Texto transcrito de las páginas:
***

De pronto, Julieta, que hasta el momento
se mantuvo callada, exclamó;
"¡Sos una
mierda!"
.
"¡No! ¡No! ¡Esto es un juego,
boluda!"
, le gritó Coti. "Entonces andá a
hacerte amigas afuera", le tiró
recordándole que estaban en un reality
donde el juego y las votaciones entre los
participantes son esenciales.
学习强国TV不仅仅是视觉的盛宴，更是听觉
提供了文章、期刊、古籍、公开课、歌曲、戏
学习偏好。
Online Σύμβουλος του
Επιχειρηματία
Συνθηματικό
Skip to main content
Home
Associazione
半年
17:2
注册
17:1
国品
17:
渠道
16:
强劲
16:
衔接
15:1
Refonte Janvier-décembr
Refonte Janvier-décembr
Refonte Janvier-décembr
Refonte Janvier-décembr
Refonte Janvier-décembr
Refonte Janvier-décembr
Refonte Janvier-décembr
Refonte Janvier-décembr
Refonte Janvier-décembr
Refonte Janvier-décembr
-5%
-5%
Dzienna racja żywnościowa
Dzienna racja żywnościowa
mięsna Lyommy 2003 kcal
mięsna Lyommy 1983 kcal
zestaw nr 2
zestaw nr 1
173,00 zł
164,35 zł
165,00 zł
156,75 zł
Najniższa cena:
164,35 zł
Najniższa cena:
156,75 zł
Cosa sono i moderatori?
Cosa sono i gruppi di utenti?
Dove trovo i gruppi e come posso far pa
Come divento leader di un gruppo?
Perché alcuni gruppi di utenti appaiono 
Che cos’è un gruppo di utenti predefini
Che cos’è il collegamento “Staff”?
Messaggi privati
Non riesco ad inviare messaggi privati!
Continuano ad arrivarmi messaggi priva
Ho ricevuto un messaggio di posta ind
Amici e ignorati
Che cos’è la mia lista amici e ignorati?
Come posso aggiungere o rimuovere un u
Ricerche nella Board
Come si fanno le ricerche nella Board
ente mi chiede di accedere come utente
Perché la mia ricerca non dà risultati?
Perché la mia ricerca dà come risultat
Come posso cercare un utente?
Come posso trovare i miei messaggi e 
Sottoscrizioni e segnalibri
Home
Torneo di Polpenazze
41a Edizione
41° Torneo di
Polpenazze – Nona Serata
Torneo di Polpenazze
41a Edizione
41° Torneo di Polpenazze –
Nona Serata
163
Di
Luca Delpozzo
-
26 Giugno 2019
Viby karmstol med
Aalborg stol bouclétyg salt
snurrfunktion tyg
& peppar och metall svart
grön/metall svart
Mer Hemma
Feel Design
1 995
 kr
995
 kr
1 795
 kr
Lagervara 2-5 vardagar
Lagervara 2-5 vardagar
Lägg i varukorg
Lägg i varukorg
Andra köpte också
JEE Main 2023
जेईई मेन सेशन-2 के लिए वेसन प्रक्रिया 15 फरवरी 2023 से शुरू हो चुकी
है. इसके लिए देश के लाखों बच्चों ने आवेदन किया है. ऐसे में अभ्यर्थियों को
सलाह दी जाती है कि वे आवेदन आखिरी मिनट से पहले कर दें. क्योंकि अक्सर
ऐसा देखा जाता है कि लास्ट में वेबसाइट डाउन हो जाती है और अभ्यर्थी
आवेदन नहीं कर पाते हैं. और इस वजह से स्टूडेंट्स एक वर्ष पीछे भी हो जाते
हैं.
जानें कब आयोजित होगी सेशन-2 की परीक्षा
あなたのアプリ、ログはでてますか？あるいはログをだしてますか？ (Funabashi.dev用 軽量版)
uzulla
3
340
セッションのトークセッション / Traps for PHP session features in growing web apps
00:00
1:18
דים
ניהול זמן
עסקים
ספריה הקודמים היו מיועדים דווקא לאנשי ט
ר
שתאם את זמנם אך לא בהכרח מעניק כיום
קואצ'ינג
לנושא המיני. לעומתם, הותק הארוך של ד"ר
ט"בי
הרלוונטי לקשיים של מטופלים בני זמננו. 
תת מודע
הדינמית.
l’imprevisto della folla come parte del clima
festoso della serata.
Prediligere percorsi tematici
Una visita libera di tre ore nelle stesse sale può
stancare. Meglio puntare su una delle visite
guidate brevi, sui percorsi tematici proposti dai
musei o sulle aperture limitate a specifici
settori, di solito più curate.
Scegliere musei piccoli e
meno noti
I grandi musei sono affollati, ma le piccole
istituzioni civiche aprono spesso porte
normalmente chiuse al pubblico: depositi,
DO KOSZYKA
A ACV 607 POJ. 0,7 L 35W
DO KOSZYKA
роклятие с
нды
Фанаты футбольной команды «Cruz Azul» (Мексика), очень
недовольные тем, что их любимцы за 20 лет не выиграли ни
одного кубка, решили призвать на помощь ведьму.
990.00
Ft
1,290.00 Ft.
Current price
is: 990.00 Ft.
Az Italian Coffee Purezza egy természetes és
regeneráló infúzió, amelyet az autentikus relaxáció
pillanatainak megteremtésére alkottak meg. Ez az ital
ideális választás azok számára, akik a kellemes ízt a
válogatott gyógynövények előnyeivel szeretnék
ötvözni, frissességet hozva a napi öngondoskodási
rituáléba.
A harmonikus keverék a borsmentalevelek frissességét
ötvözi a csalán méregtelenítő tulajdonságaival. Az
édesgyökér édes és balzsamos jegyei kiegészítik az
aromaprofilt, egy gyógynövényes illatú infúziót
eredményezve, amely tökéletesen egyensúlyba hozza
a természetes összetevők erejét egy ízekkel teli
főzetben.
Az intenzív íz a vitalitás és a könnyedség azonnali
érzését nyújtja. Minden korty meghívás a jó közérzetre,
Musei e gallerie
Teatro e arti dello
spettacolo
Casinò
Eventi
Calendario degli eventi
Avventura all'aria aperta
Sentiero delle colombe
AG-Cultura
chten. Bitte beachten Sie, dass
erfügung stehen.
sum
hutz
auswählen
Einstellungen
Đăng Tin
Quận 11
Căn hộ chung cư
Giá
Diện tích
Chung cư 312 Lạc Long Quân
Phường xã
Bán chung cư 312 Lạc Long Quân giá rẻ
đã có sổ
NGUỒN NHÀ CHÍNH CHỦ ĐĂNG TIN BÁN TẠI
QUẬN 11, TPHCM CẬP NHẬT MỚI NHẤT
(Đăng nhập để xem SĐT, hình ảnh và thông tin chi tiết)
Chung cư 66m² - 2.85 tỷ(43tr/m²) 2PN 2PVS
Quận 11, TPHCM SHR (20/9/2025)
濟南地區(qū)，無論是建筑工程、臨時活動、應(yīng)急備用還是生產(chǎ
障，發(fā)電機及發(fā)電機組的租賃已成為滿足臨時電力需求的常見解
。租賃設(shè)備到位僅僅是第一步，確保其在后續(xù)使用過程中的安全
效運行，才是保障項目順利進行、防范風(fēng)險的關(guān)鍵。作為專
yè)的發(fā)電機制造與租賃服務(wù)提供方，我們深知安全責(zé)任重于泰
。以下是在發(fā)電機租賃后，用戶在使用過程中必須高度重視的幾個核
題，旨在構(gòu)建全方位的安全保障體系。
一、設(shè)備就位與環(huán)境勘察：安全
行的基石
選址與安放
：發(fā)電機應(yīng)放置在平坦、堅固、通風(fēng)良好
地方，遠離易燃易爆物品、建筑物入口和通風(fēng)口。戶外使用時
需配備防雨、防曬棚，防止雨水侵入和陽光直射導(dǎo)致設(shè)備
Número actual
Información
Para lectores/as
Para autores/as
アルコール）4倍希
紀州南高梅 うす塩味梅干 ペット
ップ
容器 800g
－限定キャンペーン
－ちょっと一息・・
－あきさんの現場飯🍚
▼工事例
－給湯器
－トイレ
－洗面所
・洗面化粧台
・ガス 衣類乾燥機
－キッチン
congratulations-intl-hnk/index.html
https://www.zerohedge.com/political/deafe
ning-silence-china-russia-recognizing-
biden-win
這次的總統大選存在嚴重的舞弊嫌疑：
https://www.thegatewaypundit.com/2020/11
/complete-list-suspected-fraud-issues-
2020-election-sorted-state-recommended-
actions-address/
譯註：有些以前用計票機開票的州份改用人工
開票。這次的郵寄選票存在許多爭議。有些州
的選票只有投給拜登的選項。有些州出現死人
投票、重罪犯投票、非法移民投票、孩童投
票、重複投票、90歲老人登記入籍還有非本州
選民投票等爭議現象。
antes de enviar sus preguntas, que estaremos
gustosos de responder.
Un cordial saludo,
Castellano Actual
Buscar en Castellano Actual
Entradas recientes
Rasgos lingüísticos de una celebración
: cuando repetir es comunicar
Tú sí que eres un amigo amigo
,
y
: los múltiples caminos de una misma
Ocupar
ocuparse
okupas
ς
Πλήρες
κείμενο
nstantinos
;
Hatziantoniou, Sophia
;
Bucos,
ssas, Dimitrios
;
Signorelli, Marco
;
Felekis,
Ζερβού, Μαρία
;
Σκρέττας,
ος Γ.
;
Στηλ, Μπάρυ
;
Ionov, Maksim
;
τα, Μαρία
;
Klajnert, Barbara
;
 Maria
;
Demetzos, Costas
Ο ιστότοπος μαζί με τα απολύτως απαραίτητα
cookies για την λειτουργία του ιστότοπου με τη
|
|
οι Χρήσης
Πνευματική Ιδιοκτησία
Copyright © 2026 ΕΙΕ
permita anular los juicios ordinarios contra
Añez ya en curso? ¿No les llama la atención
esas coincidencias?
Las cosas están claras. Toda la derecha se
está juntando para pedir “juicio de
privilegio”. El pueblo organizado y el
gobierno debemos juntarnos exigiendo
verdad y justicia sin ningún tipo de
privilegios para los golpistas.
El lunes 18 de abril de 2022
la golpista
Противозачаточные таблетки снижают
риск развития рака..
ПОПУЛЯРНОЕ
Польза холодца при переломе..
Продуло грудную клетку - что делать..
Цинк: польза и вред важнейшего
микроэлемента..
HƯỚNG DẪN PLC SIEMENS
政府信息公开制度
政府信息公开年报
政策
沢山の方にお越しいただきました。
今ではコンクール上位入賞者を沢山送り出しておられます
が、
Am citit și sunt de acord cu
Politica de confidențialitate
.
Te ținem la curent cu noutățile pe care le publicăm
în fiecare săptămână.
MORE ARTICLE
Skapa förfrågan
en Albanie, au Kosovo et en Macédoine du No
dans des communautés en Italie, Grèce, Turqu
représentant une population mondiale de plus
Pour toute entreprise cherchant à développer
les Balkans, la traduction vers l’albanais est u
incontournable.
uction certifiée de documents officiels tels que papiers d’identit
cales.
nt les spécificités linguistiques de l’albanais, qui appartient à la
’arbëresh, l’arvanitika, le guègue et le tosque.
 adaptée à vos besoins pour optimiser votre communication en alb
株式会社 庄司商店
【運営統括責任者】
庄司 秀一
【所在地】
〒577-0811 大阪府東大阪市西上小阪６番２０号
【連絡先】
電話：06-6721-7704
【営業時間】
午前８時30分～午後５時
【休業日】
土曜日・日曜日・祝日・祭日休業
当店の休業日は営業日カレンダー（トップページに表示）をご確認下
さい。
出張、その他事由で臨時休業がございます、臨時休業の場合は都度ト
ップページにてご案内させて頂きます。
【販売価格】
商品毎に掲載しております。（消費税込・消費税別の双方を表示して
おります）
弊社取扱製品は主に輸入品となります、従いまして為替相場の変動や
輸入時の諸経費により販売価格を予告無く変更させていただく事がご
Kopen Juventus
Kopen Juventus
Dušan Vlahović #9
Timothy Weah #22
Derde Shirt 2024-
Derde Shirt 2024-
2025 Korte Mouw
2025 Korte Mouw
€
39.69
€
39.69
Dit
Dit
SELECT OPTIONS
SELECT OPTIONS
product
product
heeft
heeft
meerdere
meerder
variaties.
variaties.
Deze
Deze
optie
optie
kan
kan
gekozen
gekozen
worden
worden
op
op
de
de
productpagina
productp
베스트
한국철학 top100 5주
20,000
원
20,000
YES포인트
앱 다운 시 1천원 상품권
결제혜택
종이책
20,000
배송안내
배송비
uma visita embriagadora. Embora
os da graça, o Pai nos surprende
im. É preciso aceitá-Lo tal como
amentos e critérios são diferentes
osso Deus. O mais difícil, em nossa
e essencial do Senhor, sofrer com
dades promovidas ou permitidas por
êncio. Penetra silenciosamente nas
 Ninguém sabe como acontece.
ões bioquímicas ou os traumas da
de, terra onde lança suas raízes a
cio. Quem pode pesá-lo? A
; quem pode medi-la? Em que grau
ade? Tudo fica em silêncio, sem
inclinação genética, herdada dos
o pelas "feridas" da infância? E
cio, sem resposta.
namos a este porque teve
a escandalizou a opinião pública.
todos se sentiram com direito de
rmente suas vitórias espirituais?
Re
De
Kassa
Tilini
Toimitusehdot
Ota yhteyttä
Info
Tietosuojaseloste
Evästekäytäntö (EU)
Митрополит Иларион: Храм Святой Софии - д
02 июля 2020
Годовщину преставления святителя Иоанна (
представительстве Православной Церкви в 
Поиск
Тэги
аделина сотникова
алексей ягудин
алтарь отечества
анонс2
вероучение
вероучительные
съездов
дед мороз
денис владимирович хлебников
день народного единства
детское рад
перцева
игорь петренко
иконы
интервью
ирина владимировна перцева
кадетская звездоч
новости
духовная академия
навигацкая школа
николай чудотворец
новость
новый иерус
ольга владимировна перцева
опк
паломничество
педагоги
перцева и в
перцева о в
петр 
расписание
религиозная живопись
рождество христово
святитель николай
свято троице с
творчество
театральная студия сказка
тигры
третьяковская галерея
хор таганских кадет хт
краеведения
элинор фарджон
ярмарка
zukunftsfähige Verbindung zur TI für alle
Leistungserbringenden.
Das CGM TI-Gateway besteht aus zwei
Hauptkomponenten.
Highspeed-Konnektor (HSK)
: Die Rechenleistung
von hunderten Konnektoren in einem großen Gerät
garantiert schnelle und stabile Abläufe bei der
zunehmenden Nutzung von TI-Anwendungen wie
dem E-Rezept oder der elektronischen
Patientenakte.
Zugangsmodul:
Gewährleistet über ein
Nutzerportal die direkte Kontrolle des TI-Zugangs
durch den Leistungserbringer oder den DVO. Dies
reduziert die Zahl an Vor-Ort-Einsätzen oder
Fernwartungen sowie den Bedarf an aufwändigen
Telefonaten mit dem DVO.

***

> [Problema a resolver]: Recopile cada línea de los registros que contenga la palabra "juego" y transcríbala tal como aparece.

> [Respuesta del ejercicio]:
"¡No! ¡No! ¡Esto es un juego,
donde el juego y las votaciones entre los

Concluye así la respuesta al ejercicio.